Что мне было терять? Я сказал Грунечке: «Пытин тоже влюблен, и на этом можно сыграть. Разреши, я сам доставлю его к Соколову».
Он кивнул: «Но сначала надобно выполнить небольшую формальность. Догадываешься, какую? Видишь ли, это еще и для того необходимо, чтобы ты окончательно порвал со своим преступным прошлым».
…Их окружил комендантский взвод, я приказал идти к водокачке, там еще неделю назад показал мне Грунечка недостроенную кирпичную стену пакгауза («…Понимаешь, вдруг пришло в голову, что-для такого дела это самое уютное и надежное местечко»), шли медленно, я почему-то вспоминал, как на том — перроне всего лишь год назад увидел я Веру — истощенную, худую, некрасивую… Зачем? Кому нужна была ваша встреча, чтобы все кончилось так, как кончается теперь…

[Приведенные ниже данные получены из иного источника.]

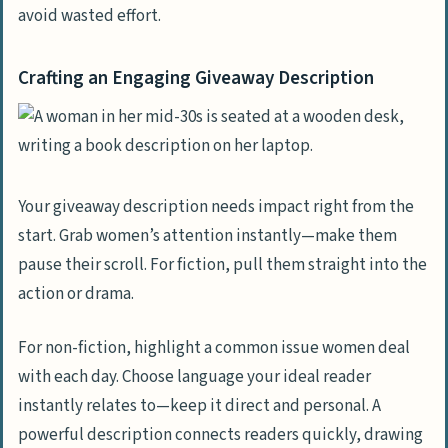
avoid wasted effort.
Crafting an Engaging Giveaway Description
Your giveaway description needs impact right from the
start. Grab women’s attention instantly—make them
pause their scroll. For fiction, pull them straight into the
action or drama.
For non-fiction, highlight a common issue women deal
with each day. Choose language your ideal reader
instantly relates to—keep it direct and personal. A
powerful description connects readers quickly, drawing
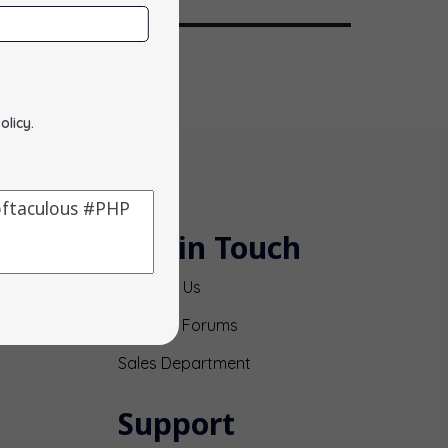
olicy
.
Get in Touch
Contact Us
Support Forums
Sales Department
Support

Пришли, унтер велел стать у стены, я смотрел на ее спокойное отрешенное лицо и понимал все отчетливее и страшнее, что я ей не нужен и никогда не был нужен, что все произошло случайно, и случай этот не принес нам счастья, нет, не принес… «Командовать, ваше благородие, сами станете?» — «Пошел к черту…» — «Отделение, готовсь!» И вдруг я встретился с ней взглядам и увидел, что она улыбается: «Что же ты так боишься, Новожилов? Нет… Никогда ты не был мужчиной. Так, иллюзия…» Громыхнул залп, они упали, и вдруг я увидел, как на железном крюке (откуда он взялся на этой стене?) трепещет под ветерком прозрачный голубой шарф…
Унтер о чем-то спрашивал — кажется, его интересовало, где и как их закопать, я сказал, что это он может решить сам.